Introduction

Every data science enthusiast knows that a vital first step to building a successful model or algorithm is having a reliable evaluation set to aspire to. In the rapidly evolving landscape of Retrieval-Augmented Generation (RAG) and AI-driven search systems, the importance of high-quality eval datasets is crucial.

In this article, we introduce an agentic workflow designed to generate subject-specific dynamic evaluation datasets, enabling precise validation of web search augmented agents’ performance.

Known RAG evaluation datasets, such as HotPotQA, CRAG, and MultiHop-RAG, have been pivotal in benchmarking and fine-tuning models. However, these datasets primarily focus on evaluating performance with static, pre-defined document sets. As a result, they fall short when it comes to evaluating web-based RAG systems, where data is dynamic, contextual, and ever-changing.

#### Required tasks:
A. Rewrite the passage of the RAG evaluation text starting with "Introduction" and going on through "contextual, and ever-changing.", putting "practitioner" in place of "enthusiast".
B. Which known RAG evaluation datasets does the RAG evaluation text name?

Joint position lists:
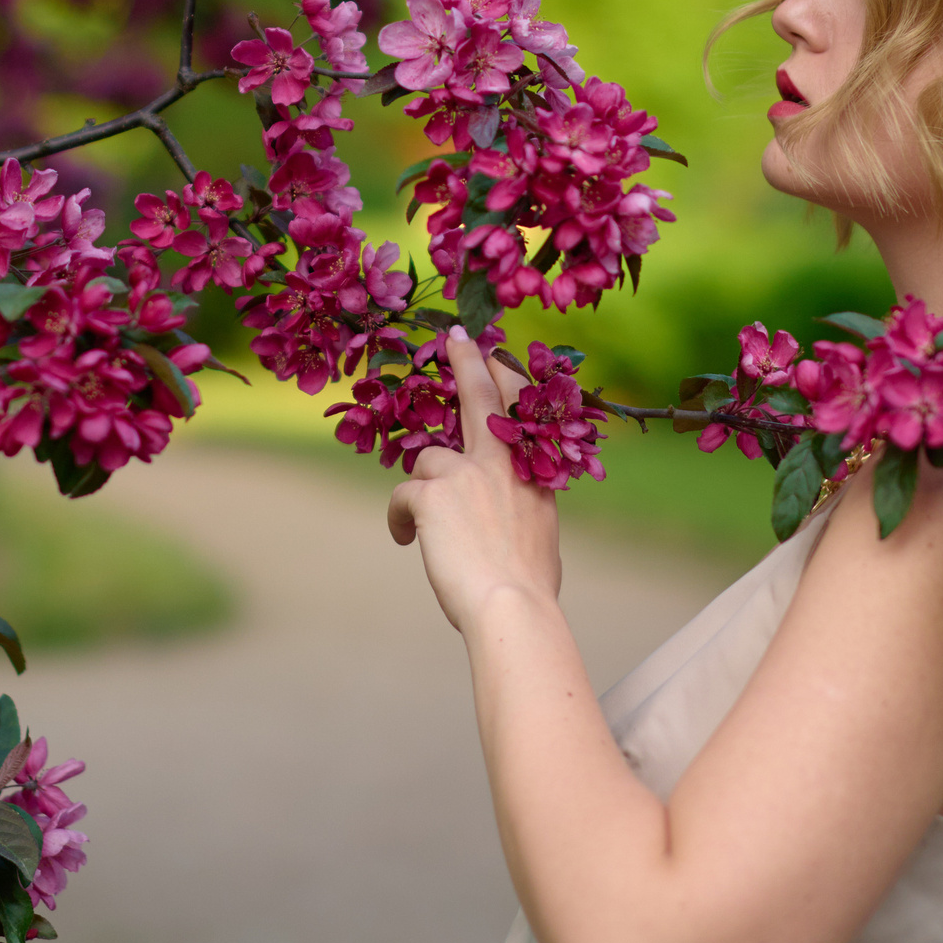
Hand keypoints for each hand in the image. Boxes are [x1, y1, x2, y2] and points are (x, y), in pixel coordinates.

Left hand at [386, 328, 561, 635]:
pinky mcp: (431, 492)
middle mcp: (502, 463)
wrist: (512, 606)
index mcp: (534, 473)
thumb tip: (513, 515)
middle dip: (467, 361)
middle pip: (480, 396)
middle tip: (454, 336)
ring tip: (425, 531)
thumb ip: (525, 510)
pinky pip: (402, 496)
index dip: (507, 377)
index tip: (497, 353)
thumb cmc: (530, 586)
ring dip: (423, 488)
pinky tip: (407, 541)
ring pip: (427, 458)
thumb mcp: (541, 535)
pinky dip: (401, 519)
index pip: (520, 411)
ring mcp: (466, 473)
...
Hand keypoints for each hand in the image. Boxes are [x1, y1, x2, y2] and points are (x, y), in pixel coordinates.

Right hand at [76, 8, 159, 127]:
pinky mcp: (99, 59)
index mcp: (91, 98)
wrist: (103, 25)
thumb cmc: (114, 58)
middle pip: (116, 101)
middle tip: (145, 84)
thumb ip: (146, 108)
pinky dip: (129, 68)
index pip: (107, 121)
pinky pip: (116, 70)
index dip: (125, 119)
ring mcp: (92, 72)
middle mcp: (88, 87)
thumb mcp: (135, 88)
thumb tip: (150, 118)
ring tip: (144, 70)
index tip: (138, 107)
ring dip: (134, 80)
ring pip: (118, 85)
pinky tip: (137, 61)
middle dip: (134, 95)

#### Solutions for each task:
A.
Introduction

Every data science practitioner knows that a vital first step to building a successful model or algorithm is having a reliable evaluation set to aspire to. In the rapidly evolving landscape of Retrieval-Augmented Generation (RAG) and AI-driven search systems, the importance of high-quality eval datasets is crucial.

In this article, we introduce an agentic workflow designed to generate subject-specific dynamic evaluation datasets, enabling precise validation of web search augmented agents’ performance.

Known RAG evaluation datasets, such as HotPotQA, CRAG, and MultiHop-RAG, have been pivotal in benchmarking and fine-tuning models. However, these datasets primarily focus on evaluating performance with static, pre-defined document sets. As a result, they fall short when it comes to evaluating web-based RAG systems, where data is dynamic, contextual, and ever-changing.

B. HotPotQA, CRAG, and MultiHop-RAG.